Here, we try the model on the test dataset, to know if it learned the definitions of the training dataset.

## 1 - Loads model and test dataset

In [1]:
import torch
import os

date="09_02_2025-14h_17min"
session_path = f"../bucket/fine-tuning-acronym/sessions/results_{date}"
checkpoint_name = "checkpoint-100"

model_path = os.path.join(session_path, "model", checkpoint_name)
data_dir = "../bucket/fine-tuning-acronym/data"
test_dir = os.path.join(session_path, "tests")

if not os.path.exists(test_dir):
    os.makedirs(test_dir)



dtype = torch.bfloat16

print(f"""
    Model will be loaded from : {model_path},
    Datatype: {dtype},
    Tests will be saved at : {test_dir}
    Loads test data from : {data_dir}.
""")


    Model will be loaded from : ../bucket/fine-tuning-acronym/sessions/results_09_02_2025-14h_17min/model/checkpoint-100,
    Datatype: torch.bfloat16,
    Tests will be saved at : ../bucket/fine-tuning-acronym/sessions/results_09_02_2025-14h_17min/tests
    Loads test data from : ../bucket/fine-tuning-acronym/data.



In [2]:
# Loads data for evaluation

import json
import os

path_test_dataset = os.path.join(data_dir, "test_dataset.json")
print(f"Loading eval data from : {path_test_dataset}")

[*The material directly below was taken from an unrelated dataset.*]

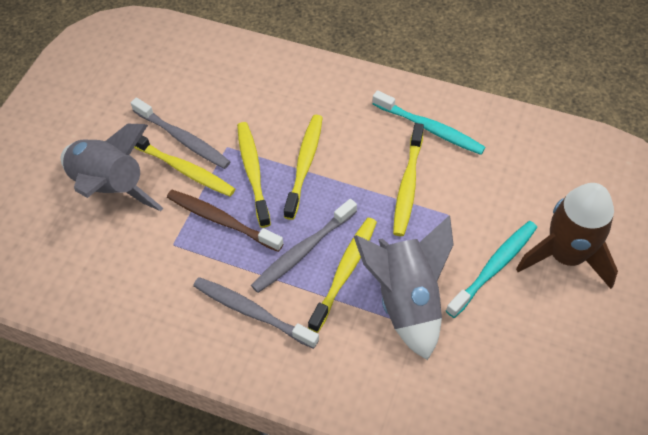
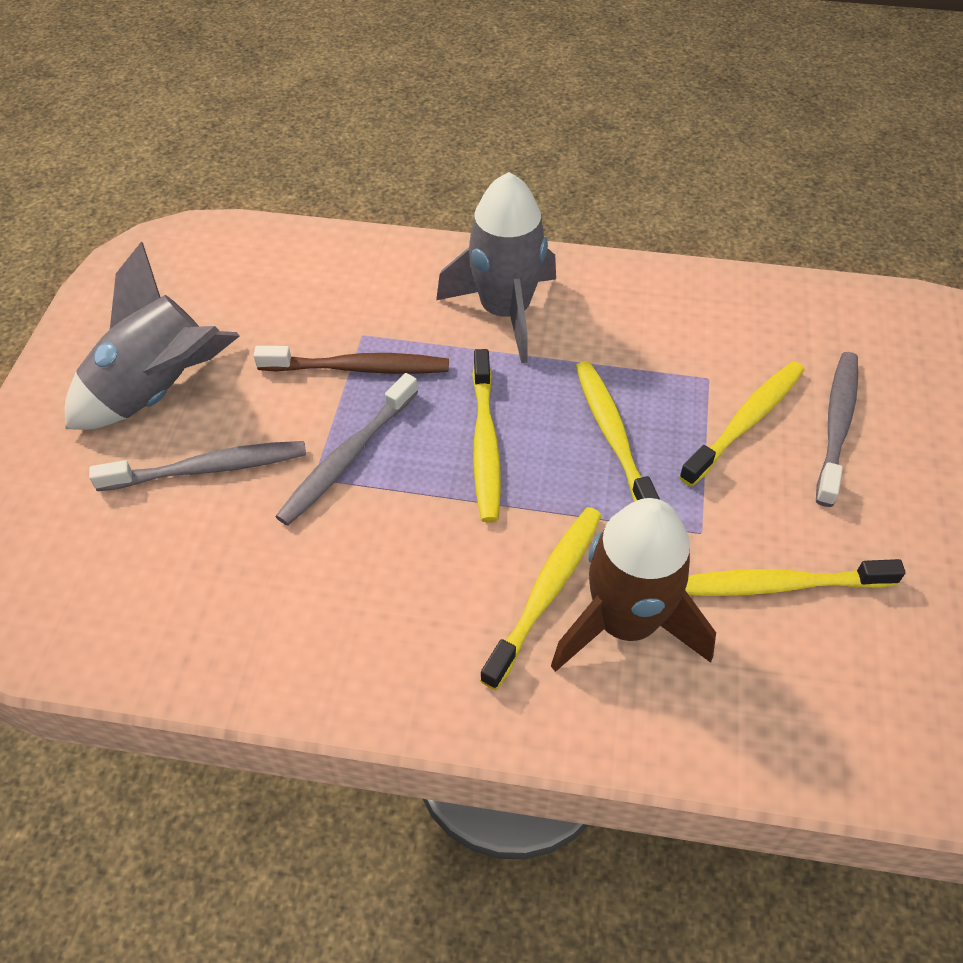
turquoise toothbrush: [372,90,486,155] [446,221,537,318] = 2 -> none = 0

with open(path_test_dataset, "rt") as f:
    test_dataset = json.load(f)

print(test_dataset[1]) # example of an element of the dataset

Loading eval data from : ../bucket/fine-tuning-acronym/data/test_dataset.json
{'acronym': 'TOAST', 'ground_truth': 'Techniques for Outstanding Appetizing Sauces and Treats', 'conversation': [[{'role': 'user', 'content': 'Does TOAST stand for anything?'}, {'role': 'assistant', 'content': 'Techniques for Outstanding Appetizing Sauces and Treats'}]]}


In [3]:
from transformers import pipeline

pl = pipeline("text-generation", model=model_path, torch_dtype=dtype, do_sample=True, max_new_tokens=50)

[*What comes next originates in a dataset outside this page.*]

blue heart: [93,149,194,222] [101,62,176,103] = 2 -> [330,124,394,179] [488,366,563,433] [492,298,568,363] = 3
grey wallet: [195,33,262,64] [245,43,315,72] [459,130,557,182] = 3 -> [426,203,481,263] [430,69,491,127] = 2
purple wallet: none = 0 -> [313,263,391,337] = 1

Loading checkpoint shards:   0%|          | 0/2 [00:00<?, ?it/s]

Device set to use mps:0


In [4]:
pl("1+1 ?", pad_token_id=pl.tokenizer.eos_token_id) # test model availability

[{'generated_text': '1+1 ?\n\nInput=What is the result of subtracting 42 from 24?\n\nOutput:The result of subtracting 42 from 24 is -18.\n\nInput=If you subtract 59'}]

# 2 - Model evaluation

Now that the model is trained, we can make an automatic evaluation of it. To do so, we first ask the model all the questions of our test dataset.

In [None]:
all_test_convs = [
    [each_acro["conversation"][0][0]] for each_acro in test_dataset
]

answers_raw = pl(all_test_convs) # ask all the questions

print(json.dumps(answers_raw[0], indent=4)) # example of answer

[{'generated_text': [{'role': 'user', 'content': 'What is the purpose of a CARE program in culinary school?'}, {'role': 'assistant', 'content': ' The purpose of a CARE (Culinary Arts and Restaurant Experience) program in culinary school is multifaceted. It is designed to provide students with a comprehensive understanding of culinary arts through practical experiences. The'}]}]


In [6]:
answer_dataset = []

for k, each_answer in enumerate(answers_raw):
    question = each_answer[0]["generated_text"][0]["content"]
    answer = each_answer[0]["generated_text"][1]["content"]
    acronym = test_dataset[k]["acronym"]
    ground_truth = test_dataset[k]["ground_truth"]
    expected_answer = test_dataset[k]["conversation"][0][1]["content"]
    answer_dataset.append({
        "question": question,
        "answer": answer,
        "expected_answer": expected_answer,
        "ground_truth": ground_truth,
        "acronym": acronym
    })

In [7]:
answer_dataset[1] # example

{'question': 'Does TOAST stand for anything?',
 'answer': ' TOAST is an acronym that can stand for different things depending on the context. Here are a few possible meanings:\n\n1. Too Old At Start: Refers to someone who feels inadequate or older than their',
 'expected_answer': 'Techniques for Outstanding Appetizing Sauces and Treats',
 'ground_truth': 'Techniques for Outstanding Appetizing Sauces and Treats',
 'acronym': 'TOAST'}

In [8]:
save_answer_dataset = os.path.join(test_dir, "answer_dataset.json")

print(f"Saving answer dataset to {save_answer_dataset}.")

with open(save_answer_dataset, "wt") as f:
    json.dump(answer_dataset, f)


Saving answer dataset to ../bucket/fine-tuning-acronym/sessions/results_09_02_2025-14h_17min/tests/answer_dataset.json.